### [Tarefas do exercício]
(1) No texto sobre a americanização das igrejas evangélicas, que nome recebe agora a função de quem cuida das crianças?
(2) Prossiga o texto sobre a americanização das igrejas evangélicas a partir do ponto em que ele para.

### [Texto de origem]
* * *

O Evangelho virou empresa? O dia que americanizaram as igrejas evangélicas no Brasil
Cristianismo agora virou um lifestyle, né?
Não é mais sobre fé, espiritualidade, transformação ou comunidade. Agora é sobre look de domingo, equipe de marketing, termos em inglês, palco com luz de LED, voluntariado com escala de RH e a estética da perfeição que mais parece um feed de Instagram gospel. O altar virou palco, a Bíblia virou slogan e o culto virou evento. Se antes a igreja era refúgio, hoje ela é vitrine. E não qualquer vitrine , uma vitrine inspirada diretamente no modelo das megaigrejas americanas. Tudo tem cheiro de Starbucks, cara de startup e voz de influenciador motivacional.
Bem-vindo à era das “churchs” e não das igrejas.
Vamos começar com o básico. Agora, para servir, você precisa “aplicar”. E não é força de expressão: tem ficha, entrevista, treinamento. Você é recepcionista? Ah não, você é do Welcome Team. Cuida das crianças? Kids Experience. Quer ajudar com louvor? Worship Leader. O que era chamado de “servo” agora virou “colaborador”. Você tem que ter carisma, saber se portar e, claro, inglês intermediário. Porque se você não sabe o que é um briefing, talvez Jesus nem fale contigo, né?
Qual seu nome e área que você serve?
Essa frase virou rotina no culto de domingo. Você não é mais irmão, irmã ou membro. Você virou um crachá ambulante. E se bobear, até o seu dízimo agora vem com QR Code, plano mensal, Pix com descrição e cashback celestial. Tem que pagar no débito ou no crédito?
Os cultos viraram eventos. Começam pontualmente, têm roteiro, cronômetro, iluminação e transições visuais. A pregação é uma TED Talk sobre como ser a melhor versão de si mesmo, com fundo musical dramático e slides animados. O louvor é performance , voz afinada, microfone sem fio, telão ao fundo e, claro, aquela estética de clipe indie cristão com vibes de Hillsong e Elevation.
Não tem mais coral desafinado, nem aquela irmã que chora no meio do louvor desafinando no tom. Isso é desorganizado, não “vende bem”. Hoje tem ensaio, tem harmonia vocal, tem figurino. O mover de Deus precisa estar em alta definição e com boa iluminação. Se o Espírito Santo não se manifestar em 4K, a gente agenda um novo culto.
Parece piada, mas não é. Essa frase foi dita de forma literal em muitas dessas igrejas: “vamos constranger com o amor”. O amor virou técnica de venda. As boas-vindas são automáticas, os sorrisos treinados, os abraços cronometrados. É um protocolo de acolhimento onde todo mundo parece estar vendendo algo — a fé como produto, a igreja como marca, a comunidade como clube seleto.
Não é mais “quem tiver sede, venha e beba de graça”. É “quem tiver engajamento, venha e sirva com excelência”. Parece espiritualidade, mas é estratégia. Parece comunhão, mas é networking.

* * *

### [Dados fornecidos]
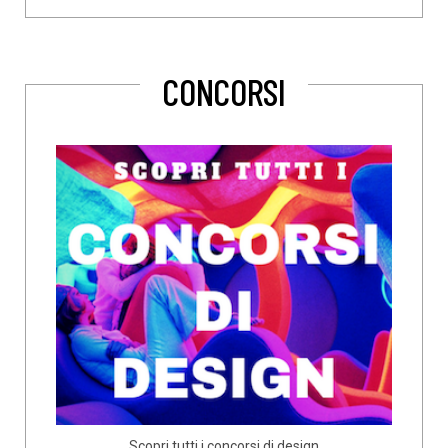
CONCORSI
Scopri tutti i concorsi di design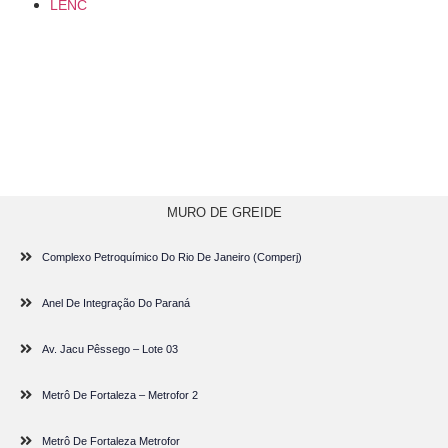
LENC
MURO DE GREIDE
Complexo Petroquímico Do Rio De Janeiro (Comperj)
Anel De Integração Do Paraná
Av. Jacu Pêssego – Lote 03
Metrô De Fortaleza – Metrofor 2
Metrô De Fortaleza Metrofor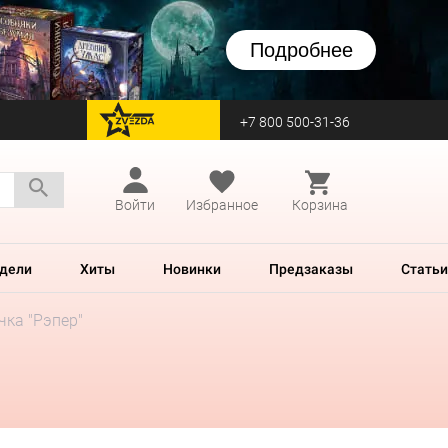
Подробнее
+7 800 500-31-36
перейти на Zvezda
Войти
Избранное
Корзина
дели
Хиты
Новинки
Предзаказы
Статьи
чка "Рэпер"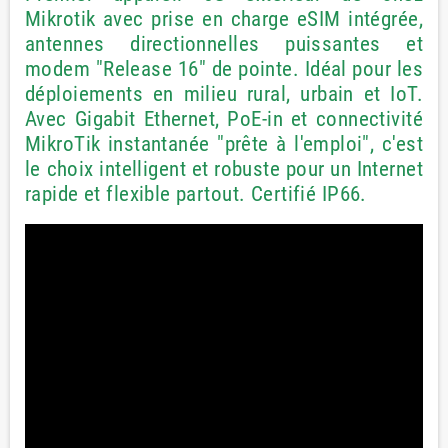
Mikrotik avec prise en charge eSIM intégrée,
antennes directionnelles puissantes et
modem "Release 16" de pointe. Idéal pour les
déploiements en milieu rural, urbain et IoT.
Avec Gigabit Ethernet, PoE-in et connectivité
MikroTik instantanée "prête à l'emploi", c'est
le choix intelligent et robuste pour un Internet
rapide et flexible partout. Certifié IP66.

* * *

### [Respostas por tarefa]
(1) Kids Experience.

(2)
Com tanto camp, experience, church team, dream team, worship night, você fica na dúvida se ainda está em solo brasileiro. Onde estão os círculos de oração? As escolas dominicais? Os ensaios dos jovens com caderno de canto da Harpa Cristã? Sumiram. Foram substituídos por mentorings, leaders calls, after services e testimonies time. Se bobear, para pedir bênção, vai ter que orar: “God, please, bless me with a new car. In Jesus’ name, amen”. Porque o céu parece estar com o Google Tradutor ativado.
Vamos combinar, o novo modelo de igreja-corporativa tem uma intenção clara: sucesso. E não o sucesso espiritual, mas o sucesso visível, financeiro, mensurável. É sobre crescer, lotar auditório, alcançar seguidores, monetizar YouTube, vender livro, e eventualmente fazer collab com celebridade. “Qual famoso você gostaria que fosse crente?” – como se a conversão de alguém fosse um evento pop e não um reencontro com a própria alma.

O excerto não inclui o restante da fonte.